Реактивные снаряды оказались очень эффективным оружием при штурмовках и действиях против больших групп авиации противника. Снарядами РС-82 наши летчики в воздушных боях сбили 13 фашистских самолетов. А сколько бомбометаний было сорвано! Все эти меры по довооружению полка были быстро приняты при решающем участии инженера полка по вооружению старшего техника-лейтенанта М. В. Бухлина.
Я могу здесь привести снова лишь отдельные примеры самоотверженной работы нашего инженерно-технического состава. В начале апреля, когда мы прибыли на фронт, в двух эскадрильях полка насчитывалось 18 «Харрикейнов». Только в конце месяца мы сумели доставить из мест вынужденной посадки еще 3 подбитых ранее самолета. После двух месяцев напряженных боев в июне у нас все еще было 16 боеспособных машин. И это без каких бы то ни было комплектов запчастей, при том, что практически каждый день наши самолеты возвращались с заданий поврежденными. То, что они не только возвращались, но в снова вылетали на боевые задания, можно было бы считать чудом, если бы это «чудо» ежедневно не совершали [115] на наших глазах своими золотыми руками инженеры, техники и механики.
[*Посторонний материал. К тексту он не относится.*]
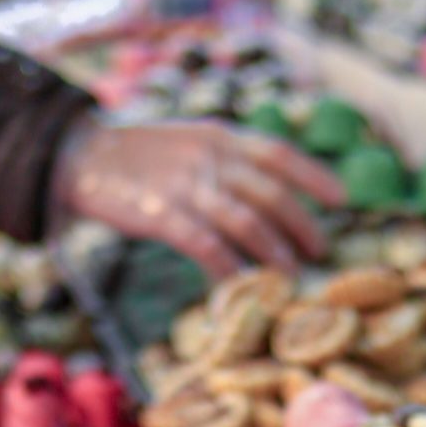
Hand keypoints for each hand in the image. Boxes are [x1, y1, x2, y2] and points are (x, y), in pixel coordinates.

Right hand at [51, 118, 342, 276]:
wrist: (84, 157)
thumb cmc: (139, 156)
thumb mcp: (189, 141)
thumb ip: (226, 159)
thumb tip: (267, 189)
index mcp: (219, 137)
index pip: (279, 153)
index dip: (314, 176)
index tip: (342, 198)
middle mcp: (210, 159)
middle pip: (271, 195)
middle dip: (302, 226)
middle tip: (320, 252)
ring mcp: (188, 187)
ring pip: (248, 224)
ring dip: (275, 254)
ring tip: (292, 276)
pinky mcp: (164, 216)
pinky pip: (208, 248)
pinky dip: (229, 271)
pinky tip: (242, 289)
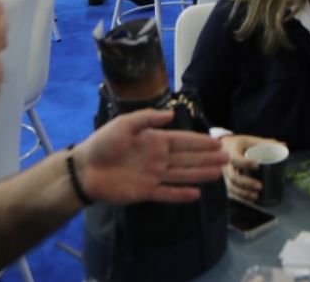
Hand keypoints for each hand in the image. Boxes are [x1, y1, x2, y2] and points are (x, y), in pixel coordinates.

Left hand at [75, 110, 227, 205]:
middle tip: (226, 158)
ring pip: (182, 175)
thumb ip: (147, 119)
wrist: (84, 169)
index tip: (217, 142)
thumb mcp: (124, 124)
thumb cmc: (103, 143)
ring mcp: (153, 176)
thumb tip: (170, 115)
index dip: (199, 142)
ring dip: (200, 174)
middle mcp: (158, 158)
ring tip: (218, 173)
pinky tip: (196, 194)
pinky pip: (167, 193)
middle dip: (206, 158)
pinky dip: (181, 194)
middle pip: (187, 158)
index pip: (182, 141)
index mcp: (154, 140)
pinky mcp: (145, 192)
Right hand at [218, 134, 282, 202]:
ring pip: (232, 187)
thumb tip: (284, 146)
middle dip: (246, 183)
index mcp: (232, 151)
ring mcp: (225, 175)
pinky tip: (250, 201)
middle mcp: (226, 165)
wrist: (223, 147)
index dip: (246, 163)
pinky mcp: (226, 182)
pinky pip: (231, 192)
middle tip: (260, 186)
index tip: (257, 165)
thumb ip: (265, 143)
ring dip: (244, 193)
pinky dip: (240, 197)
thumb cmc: (239, 144)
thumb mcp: (250, 140)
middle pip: (234, 176)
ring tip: (256, 196)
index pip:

В полку был удивительно здоровый психологический микроклимат, в который каждый вносил свой добрый вклад. Впоследствии мне пришлось служить в других летных частях, довелось воевать на разных фронтах. В 485-м полку, которым я командовал, сменились поколения летчиков. В обновленном составе, с новым командиром во главе, истребители прекрасно воевали, и время от времени до самого конца войны я получал письма от своих старых боевых друзей. Эти весточки всегда несли мне большую радость. Сорок второй год всех нас связал накрепко. Вспоминая наши первые дни на Северо-Западном фронте, я теперь иногда думаю, что, может быть, нашей сплоченности в какой-то мере способствовала в самом начале, как это ни парадоксально, та унылая «резолюция» скептиков, которые «отпустили» нам на все наши боевые дела ровным счетом одну неделю...
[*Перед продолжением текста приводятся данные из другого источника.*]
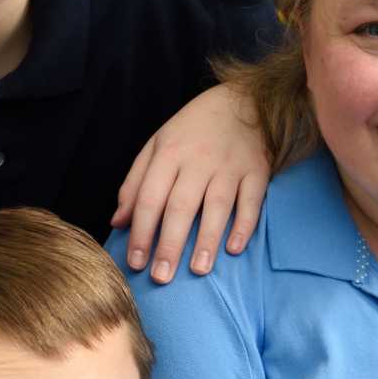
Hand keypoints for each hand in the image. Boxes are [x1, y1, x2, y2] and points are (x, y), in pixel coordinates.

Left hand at [111, 83, 269, 282]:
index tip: (135, 263)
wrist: (245, 100)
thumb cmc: (194, 129)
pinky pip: (251, 202)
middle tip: (161, 277)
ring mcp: (230, 167)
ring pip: (217, 207)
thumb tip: (119, 221)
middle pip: (181, 208)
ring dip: (207, 240)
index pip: (150, 198)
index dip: (141, 232)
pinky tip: (234, 248)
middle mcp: (198, 161)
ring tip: (198, 270)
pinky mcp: (258, 171)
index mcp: (169, 154)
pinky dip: (244, 225)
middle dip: (169, 245)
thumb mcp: (157, 145)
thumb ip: (135, 183)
Особенно старалась себя показать в полку молодежь. Поскольку мы свою юную смену берегли, у многих начинающих истребителей накапливалась как бы «моральная задолженность». И когда они вступали в бой, то проявляли исключительное мужество. К таким воздушным бойцам относился Виктор Едкин, о котором я уже говорил, такими были комсомольцы лейтенант Яков Бахарев и старшина Василий Тараненко. Эти два летчика, несмотря на свою молодость, удивили многих ветеранов полка стойкостью и умением грамотно вести воздушный бой.
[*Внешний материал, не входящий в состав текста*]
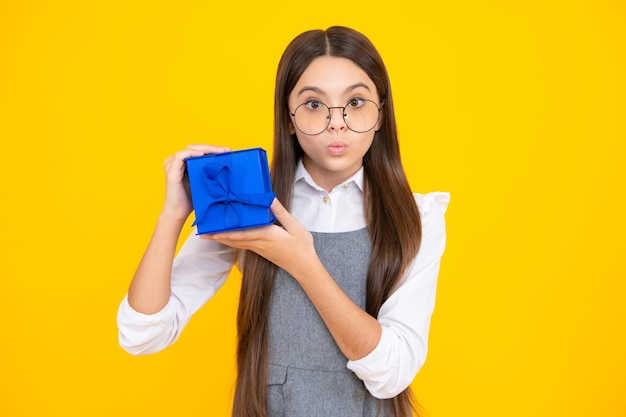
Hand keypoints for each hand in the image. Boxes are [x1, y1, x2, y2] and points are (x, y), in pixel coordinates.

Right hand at [162, 144, 230, 220]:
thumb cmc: (191, 199)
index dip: (213, 149)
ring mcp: (172, 164)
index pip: (199, 150)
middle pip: (195, 147)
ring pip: (190, 149)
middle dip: (212, 148)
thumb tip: (228, 165)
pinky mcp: (171, 171)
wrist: (178, 213)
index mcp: (184, 163)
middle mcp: (176, 161)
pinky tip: (202, 155)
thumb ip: (209, 173)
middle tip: (226, 150)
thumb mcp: (203, 183)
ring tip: (218, 152)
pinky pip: (181, 156)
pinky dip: (192, 153)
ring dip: (205, 149)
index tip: (228, 151)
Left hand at [201, 199, 317, 277]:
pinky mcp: (260, 250)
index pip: (240, 233)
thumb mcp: (294, 226)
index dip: (224, 231)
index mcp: (265, 235)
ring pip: (235, 243)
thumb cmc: (301, 246)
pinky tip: (226, 237)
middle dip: (216, 235)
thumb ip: (281, 212)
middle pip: (233, 239)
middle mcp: (258, 242)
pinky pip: (241, 244)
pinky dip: (231, 240)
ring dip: (221, 238)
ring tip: (208, 234)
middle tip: (201, 231)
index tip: (211, 228)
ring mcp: (258, 248)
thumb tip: (269, 199)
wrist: (303, 266)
Так получилось, что чуть ли не в первом вылете им пришлось вступить в трудную схватку. Оба действовали в составе шестерки, сопровождавшей «илы». Четыре «мессера» попытались внезапно ринуться из-за облаков на штурмовиков, но наши вовремя заметили эту опасность и атаку отразили. Однако вскоре подошла еще одна группа из двенадцати Ме-109. Начался сложный маневренный бой, в котором, конечно же, труднее всего бывает молодым летчикам. Наши пилоты, не упуская из виду подопечных Ил-2, сбили три «мессера» и без потерь вернулись на аэродром. Два Ме-109 срезали Бахарев и Тараненко.